-- DATASET EXCERPTS follows --

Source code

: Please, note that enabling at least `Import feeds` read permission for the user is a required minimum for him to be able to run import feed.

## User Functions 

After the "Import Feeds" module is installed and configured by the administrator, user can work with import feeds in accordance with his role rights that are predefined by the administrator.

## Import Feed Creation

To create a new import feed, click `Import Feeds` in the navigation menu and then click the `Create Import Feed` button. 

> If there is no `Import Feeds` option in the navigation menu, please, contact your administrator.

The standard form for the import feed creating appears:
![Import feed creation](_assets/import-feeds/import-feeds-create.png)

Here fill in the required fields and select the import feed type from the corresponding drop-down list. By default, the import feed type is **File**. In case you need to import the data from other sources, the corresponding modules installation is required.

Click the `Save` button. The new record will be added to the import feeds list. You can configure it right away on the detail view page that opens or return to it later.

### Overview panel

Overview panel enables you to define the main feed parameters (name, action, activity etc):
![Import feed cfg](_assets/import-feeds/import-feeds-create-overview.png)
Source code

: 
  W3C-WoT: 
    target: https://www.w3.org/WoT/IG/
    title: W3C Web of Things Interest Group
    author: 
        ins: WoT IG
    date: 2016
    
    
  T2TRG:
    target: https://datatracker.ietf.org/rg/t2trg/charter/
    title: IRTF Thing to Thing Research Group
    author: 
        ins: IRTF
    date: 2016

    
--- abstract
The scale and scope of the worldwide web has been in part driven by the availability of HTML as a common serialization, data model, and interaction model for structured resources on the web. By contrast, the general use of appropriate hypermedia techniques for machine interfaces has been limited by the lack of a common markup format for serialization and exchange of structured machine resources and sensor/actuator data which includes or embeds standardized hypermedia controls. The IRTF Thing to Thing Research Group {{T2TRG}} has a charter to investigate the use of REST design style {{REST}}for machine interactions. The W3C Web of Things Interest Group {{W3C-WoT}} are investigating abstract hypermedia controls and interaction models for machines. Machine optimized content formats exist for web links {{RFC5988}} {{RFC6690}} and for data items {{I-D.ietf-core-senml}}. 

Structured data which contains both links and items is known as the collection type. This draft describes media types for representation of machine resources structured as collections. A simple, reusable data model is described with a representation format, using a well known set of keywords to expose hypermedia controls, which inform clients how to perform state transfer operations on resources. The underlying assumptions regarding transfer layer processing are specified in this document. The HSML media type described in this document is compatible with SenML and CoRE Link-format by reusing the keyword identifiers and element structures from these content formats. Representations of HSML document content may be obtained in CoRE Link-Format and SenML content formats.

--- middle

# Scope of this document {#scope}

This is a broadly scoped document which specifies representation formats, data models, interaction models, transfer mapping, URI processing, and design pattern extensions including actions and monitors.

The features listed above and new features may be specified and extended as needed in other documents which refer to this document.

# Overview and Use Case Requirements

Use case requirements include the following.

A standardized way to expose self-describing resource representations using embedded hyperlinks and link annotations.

-- DATASET EXCERPTS concluded --

Update the data above by replacing every occurrence of "navigation menu" with "main menu", leaving all other text unchanged.

Source code

: Please, note that enabling at least `Import feeds` read permission for the user is a required minimum for him to be able to run import feed.

## User Functions 

After the "Import Feeds" module is installed and configured by the administrator, user can work with import feeds in accordance with his role rights that are predefined by the administrator.

## Import Feed Creation

To create a new import feed, click `Import Feeds` in the main menu and then click the `Create Import Feed` button. 

> If there is no `Import Feeds` option in the main menu, please, contact your administrator.

The standard form for the import feed creating appears:
![Import feed creation](_assets/import-feeds/import-feeds-create.png)

Here fill in the required fields and select the import feed type from the corresponding drop-down list. By default, the import feed type is **File**. In case you need to import the data from other sources, the corresponding modules installation is required.

Click the `Save` button. The new record will be added to the import feeds list. You can configure it right away on the detail view page that opens or return to it later.

### Overview panel

Overview panel enables you to define the main feed parameters (name, action, activity etc):
![Import feed cfg](_assets/import-feeds/import-feeds-create-overview.png)
Source code

: 
  W3C-WoT: 
    target: https://www.w3.org/WoT/IG/
    title: W3C Web of Things Interest Group
    author: 
        ins: WoT IG
    date: 2016
    
    
  T2TRG:
    target: https://datatracker.ietf.org/rg/t2trg/charter/
    title: IRTF Thing to Thing Research Group
    author: 
        ins: IRTF
    date: 2016

    
--- abstract
The scale and scope of the worldwide web has been in part driven by the availability of HTML as a common serialization, data model, and interaction model for structured resources on the web. By contrast, the general use of appropriate hypermedia techniques for machine interfaces has been limited by the lack of a common markup format for serialization and exchange of structured machine resources and sensor/actuator data which includes or embeds standardized hypermedia controls. The IRTF Thing to Thing Research Group {{T2TRG}} has a charter to investigate the use of REST design style {{REST}}for machine interactions. The W3C Web of Things Interest Group {{W3C-WoT}} are investigating abstract hypermedia controls and interaction models for machines. Machine optimized content formats exist for web links {{RFC5988}} {{RFC6690}} and for data items {{I-D.ietf-core-senml}}. 

Structured data which contains both links and items is known as the collection type. This draft describes media types for representation of machine resources structured as collections. A simple, reusable data model is described with a representation format, using a well known set of keywords to expose hypermedia controls, which inform clients how to perform state transfer operations on resources. The underlying assumptions regarding transfer layer processing are specified in this document. The HSML media type described in this document is compatible with SenML and CoRE Link-format by reusing the keyword identifiers and element structures from these content formats. Representations of HSML document content may be obtained in CoRE Link-Format and SenML content formats.

--- middle

# Scope of this document {#scope}

This is a broadly scoped document which specifies representation formats, data models, interaction models, transfer mapping, URI processing, and design pattern extensions including actions and monitors.

The features listed above and new features may be specified and extended as needed in other documents which refer to this document.

# Overview and Use Case Requirements

Use case requirements include the following.

A standardized way to expose self-describing resource representations using embedded hyperlinks and link annotations.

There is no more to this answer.